National Vulnerability Database

Security automation reference data is currently housed within the National Vulnerability Database (NVD). The NVD is the U.S. Government repository of security automation data based on security automation specifications. This data provides a standards-based foundation for the automation of software asset, vulnerability, and security configuration management; security measurement; and compliance activities. This data supports security automation efforts based on the Security Content Automation Protocols (SCAP).
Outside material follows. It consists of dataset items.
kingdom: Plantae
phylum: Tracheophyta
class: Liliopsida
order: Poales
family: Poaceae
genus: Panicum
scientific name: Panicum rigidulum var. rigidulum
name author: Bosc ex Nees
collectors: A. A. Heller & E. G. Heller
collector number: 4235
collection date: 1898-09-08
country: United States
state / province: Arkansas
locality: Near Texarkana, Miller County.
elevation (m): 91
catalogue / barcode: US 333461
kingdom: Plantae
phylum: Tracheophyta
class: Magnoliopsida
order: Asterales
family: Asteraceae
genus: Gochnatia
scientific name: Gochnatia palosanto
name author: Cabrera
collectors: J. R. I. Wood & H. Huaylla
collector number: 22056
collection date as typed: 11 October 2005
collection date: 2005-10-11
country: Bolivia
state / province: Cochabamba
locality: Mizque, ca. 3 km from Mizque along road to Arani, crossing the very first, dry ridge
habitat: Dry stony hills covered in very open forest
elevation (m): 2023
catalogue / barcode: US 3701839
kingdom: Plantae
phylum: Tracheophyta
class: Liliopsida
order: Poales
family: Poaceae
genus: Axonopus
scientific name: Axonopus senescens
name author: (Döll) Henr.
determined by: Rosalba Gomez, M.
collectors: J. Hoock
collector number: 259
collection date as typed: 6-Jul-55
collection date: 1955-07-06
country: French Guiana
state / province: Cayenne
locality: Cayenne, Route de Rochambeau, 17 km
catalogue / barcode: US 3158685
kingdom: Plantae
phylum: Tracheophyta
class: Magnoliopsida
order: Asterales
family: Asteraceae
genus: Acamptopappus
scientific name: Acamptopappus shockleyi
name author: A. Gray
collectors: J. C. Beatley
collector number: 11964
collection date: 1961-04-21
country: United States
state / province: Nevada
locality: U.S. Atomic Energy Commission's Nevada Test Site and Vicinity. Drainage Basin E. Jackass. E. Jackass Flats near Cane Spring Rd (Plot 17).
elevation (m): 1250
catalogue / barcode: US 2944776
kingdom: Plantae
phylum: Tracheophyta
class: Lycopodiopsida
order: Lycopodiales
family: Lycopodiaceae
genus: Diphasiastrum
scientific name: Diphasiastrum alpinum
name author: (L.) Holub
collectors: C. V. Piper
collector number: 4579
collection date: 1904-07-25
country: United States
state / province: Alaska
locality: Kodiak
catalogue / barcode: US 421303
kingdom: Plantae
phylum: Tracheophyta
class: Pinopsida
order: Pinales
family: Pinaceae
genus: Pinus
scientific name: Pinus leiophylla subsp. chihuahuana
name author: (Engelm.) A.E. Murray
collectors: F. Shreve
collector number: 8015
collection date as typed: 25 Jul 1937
The NVD includes databases of security configuration checklists for the NCP, listings of publicly known software flaws, product names, and impact metrics. A formal validation program tests the ability of vendor products to use some forms of security automation data based on a product's conformance in support of specific enterprise capabilities.

安全自动化参考数据目前存储于国家漏洞数据库（NVD）中。NVD是美国政府基于安全自动化规范的用于安全自动化数据存储的官方库。该数据提供了基于标准的软件资产、漏洞和安全配置管理的自动化、安全测量以及合规性活动的基石。这些数据支持基于安全内容自动化协议（SCAP）的安全自动化努力。NVD包括针对NCP的安全配置清单数据库、已知公开软件缺陷列表、产品名称以及影响指标。一项正式的验证计划旨在测试供应商产品使用某些形式的安全自动化数据的能力，该能力基于产品对特定企业能力的支持性符合度。